Чтобы попасть в лифт, нужно было вставить карточку и набрать код. Мы вышли на пятом этаже и прошли через комнаты, в которых народ как раз шумно обедал. Три молодых человека и две девушки. Лейтмотив их беседы был незатейлив: «Пиздец, бля», «Мудаки, бля» и «Бляди, бля». Саманта представила меня им, сказала, что я ее друг. Очень любезно с ее стороны.
Они вразнобой ответили «привет».
— О чем базар? — спросила Саманта одну из девушек.
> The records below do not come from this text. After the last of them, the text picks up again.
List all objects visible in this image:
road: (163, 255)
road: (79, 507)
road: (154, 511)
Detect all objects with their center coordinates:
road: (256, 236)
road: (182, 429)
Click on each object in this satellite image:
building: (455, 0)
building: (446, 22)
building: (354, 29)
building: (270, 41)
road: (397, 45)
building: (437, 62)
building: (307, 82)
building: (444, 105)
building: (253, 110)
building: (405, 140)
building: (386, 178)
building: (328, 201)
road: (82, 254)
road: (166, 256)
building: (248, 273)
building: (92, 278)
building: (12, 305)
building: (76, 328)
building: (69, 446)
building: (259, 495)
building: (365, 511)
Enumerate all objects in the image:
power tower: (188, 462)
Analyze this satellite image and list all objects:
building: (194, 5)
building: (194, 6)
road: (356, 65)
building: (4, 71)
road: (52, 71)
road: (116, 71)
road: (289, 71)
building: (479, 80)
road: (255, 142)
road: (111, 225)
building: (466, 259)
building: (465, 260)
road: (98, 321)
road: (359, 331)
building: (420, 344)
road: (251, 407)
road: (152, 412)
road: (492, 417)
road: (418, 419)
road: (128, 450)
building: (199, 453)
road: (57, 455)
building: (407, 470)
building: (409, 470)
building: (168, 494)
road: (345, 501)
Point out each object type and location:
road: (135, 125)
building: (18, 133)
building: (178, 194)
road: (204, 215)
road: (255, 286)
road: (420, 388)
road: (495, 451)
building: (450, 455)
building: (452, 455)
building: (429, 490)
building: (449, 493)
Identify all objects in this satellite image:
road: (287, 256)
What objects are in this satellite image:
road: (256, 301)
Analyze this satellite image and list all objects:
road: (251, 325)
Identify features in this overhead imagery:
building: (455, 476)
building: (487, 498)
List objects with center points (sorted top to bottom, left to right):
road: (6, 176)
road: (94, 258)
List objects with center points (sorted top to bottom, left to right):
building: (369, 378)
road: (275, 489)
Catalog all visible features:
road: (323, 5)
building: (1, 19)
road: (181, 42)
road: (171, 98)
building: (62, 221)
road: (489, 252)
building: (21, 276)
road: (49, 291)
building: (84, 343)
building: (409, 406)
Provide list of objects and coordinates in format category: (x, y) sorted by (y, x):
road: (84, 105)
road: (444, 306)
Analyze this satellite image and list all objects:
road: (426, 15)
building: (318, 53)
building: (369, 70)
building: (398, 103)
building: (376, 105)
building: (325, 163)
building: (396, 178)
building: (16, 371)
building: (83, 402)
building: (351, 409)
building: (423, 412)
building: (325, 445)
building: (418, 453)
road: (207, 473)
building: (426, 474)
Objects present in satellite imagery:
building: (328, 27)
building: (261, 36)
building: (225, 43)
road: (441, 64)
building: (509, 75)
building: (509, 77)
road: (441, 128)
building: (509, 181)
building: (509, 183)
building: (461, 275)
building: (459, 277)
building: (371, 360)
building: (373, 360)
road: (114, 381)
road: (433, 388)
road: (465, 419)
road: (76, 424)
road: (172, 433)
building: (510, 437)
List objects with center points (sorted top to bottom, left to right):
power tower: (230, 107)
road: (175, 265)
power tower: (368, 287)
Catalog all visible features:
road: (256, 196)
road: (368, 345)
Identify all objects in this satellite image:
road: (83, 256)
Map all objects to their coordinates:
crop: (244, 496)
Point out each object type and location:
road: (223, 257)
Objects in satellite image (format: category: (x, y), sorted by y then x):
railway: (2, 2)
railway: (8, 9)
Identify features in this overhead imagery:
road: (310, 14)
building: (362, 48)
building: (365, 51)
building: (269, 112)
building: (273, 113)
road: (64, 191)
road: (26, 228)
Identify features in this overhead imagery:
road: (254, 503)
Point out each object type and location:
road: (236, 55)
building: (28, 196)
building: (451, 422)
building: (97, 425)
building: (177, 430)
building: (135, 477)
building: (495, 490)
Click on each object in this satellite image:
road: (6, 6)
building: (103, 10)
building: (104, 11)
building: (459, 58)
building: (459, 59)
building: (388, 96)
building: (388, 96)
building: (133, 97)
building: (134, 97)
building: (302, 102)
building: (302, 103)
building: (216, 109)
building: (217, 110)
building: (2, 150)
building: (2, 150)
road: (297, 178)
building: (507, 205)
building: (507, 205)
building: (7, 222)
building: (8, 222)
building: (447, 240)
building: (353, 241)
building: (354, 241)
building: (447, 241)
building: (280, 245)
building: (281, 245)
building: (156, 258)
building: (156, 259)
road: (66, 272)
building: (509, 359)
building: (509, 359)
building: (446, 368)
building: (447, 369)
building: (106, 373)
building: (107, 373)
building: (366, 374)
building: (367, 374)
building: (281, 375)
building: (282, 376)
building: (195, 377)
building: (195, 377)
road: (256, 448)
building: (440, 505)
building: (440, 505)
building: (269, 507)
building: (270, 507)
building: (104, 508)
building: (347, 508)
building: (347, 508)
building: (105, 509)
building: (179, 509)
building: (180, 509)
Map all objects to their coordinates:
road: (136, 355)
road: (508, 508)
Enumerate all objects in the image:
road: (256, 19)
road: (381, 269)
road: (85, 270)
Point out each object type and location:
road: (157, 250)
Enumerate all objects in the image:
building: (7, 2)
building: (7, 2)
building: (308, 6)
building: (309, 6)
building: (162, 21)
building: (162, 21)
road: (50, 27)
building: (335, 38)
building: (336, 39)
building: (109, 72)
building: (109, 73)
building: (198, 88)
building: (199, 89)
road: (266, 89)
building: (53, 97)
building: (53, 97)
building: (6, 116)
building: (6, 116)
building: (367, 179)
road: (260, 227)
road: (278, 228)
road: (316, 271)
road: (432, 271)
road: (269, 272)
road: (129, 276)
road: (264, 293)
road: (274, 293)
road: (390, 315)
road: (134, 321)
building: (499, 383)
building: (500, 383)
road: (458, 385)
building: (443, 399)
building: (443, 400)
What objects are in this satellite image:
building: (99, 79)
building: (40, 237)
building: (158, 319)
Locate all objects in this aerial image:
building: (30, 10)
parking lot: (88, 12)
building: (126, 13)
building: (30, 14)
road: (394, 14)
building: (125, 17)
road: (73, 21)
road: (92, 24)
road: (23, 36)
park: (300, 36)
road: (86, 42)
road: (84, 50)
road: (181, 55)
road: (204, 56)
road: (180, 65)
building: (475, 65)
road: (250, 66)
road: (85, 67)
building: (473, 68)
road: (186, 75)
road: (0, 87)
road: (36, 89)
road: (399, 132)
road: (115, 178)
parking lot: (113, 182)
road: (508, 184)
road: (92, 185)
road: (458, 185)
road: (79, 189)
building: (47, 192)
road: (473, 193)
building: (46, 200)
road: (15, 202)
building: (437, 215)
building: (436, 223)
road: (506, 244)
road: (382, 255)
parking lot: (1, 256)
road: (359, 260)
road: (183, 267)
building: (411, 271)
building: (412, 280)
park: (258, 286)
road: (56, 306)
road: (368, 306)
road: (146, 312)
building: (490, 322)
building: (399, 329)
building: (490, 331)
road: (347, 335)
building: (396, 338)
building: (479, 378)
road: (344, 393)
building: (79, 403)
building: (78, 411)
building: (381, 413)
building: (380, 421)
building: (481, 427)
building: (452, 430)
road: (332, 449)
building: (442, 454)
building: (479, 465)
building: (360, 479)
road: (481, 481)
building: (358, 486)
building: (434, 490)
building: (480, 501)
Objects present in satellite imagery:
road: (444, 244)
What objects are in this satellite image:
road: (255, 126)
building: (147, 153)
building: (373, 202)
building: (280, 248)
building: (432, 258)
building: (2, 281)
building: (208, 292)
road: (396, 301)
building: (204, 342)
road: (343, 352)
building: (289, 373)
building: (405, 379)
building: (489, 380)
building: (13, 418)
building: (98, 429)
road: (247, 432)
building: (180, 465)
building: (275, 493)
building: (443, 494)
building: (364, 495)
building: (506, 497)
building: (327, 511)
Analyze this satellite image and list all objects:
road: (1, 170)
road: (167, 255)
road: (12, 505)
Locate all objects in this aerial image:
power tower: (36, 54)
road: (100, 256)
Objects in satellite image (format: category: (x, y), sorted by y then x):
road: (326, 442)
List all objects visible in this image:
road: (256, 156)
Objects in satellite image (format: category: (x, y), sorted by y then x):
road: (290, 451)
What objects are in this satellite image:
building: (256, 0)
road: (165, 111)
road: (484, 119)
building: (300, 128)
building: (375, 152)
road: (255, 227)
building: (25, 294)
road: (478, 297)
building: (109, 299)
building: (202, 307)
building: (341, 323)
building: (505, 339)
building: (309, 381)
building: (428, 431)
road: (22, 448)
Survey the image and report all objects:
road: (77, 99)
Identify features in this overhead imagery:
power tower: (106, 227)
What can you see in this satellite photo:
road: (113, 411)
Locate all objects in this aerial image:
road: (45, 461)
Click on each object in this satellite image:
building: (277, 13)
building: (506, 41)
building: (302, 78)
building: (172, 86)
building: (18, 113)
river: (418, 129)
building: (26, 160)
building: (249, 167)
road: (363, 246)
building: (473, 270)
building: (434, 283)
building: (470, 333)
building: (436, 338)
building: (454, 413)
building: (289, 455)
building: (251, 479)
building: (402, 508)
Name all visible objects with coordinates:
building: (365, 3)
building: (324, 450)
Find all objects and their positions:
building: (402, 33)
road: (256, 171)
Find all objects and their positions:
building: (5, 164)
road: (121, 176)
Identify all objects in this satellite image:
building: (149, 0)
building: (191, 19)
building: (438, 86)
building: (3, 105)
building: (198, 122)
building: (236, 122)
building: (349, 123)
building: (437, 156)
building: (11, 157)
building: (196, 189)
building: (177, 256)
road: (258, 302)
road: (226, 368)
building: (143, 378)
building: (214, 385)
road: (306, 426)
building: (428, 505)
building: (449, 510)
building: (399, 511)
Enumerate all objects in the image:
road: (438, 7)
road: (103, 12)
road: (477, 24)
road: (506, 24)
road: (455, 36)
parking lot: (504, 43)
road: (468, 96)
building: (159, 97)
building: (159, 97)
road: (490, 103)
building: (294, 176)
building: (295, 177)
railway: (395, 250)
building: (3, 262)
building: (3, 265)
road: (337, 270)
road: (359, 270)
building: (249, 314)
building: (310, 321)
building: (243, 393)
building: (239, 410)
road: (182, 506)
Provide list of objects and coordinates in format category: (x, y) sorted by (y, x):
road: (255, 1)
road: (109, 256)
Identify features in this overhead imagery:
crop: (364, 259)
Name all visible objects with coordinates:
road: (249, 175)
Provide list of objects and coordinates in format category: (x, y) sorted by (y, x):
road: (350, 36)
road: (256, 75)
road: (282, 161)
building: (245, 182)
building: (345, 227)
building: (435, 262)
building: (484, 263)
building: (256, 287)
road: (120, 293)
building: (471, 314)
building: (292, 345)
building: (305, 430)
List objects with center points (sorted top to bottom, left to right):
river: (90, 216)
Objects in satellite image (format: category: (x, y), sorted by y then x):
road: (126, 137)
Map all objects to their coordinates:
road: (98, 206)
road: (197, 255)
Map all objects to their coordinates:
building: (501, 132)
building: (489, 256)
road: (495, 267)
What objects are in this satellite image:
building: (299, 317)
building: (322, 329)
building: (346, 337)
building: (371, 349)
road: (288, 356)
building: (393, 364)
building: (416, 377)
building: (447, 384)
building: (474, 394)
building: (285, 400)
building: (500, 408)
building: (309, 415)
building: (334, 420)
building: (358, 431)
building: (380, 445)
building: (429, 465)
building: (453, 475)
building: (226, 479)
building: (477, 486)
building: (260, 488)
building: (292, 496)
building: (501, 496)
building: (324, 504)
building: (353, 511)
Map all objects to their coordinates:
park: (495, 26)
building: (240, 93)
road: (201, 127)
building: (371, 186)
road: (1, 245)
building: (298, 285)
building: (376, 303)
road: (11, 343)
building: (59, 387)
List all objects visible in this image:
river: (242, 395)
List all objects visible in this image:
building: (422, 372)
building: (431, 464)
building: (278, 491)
— У Мантелла машину взломали.
— Прямо под окнами, прикинь, бля? — добавил брюнет со здоровенными золотыми часами на запястье.
— Сперли навигатор.
— А хули ты думал? Десять утра, бля. Полицейских, бля, до жопы. На другой стороне улицы — мистер Вонг, вот с таким, бля, окном во всю стену. И никто ничего не видел. А?! — Он возмущенно покачал головой. — Какого хера? Я с одним копом перетер, так он меня спрашивает: «Припомните, может, вы кому хвост прищемили?» А я ему: «Да что вы! Вот разве только тем трем сотням чуваков, которых я закрыл? Как, сужается круг подозреваемых?»
Все засмеялись.
— Конец света.
— Конец света, чувак, давно настал.
— Жетон тоже сперли?
— А на хера им жетон? Они что, дебилы, нами прикидываться? Мы кражу среди бела дня предотвратить не можем. Прямо, бля, в эпицентре охраны правопорядка. Так что — нет. Жетон они не сперли. Знаешь, что Шэна сказала? Я прям охренел. Знаешь, что она сказала?
— Что?
— Я ей все рассказал, а она, такая: «А кто это сделал?»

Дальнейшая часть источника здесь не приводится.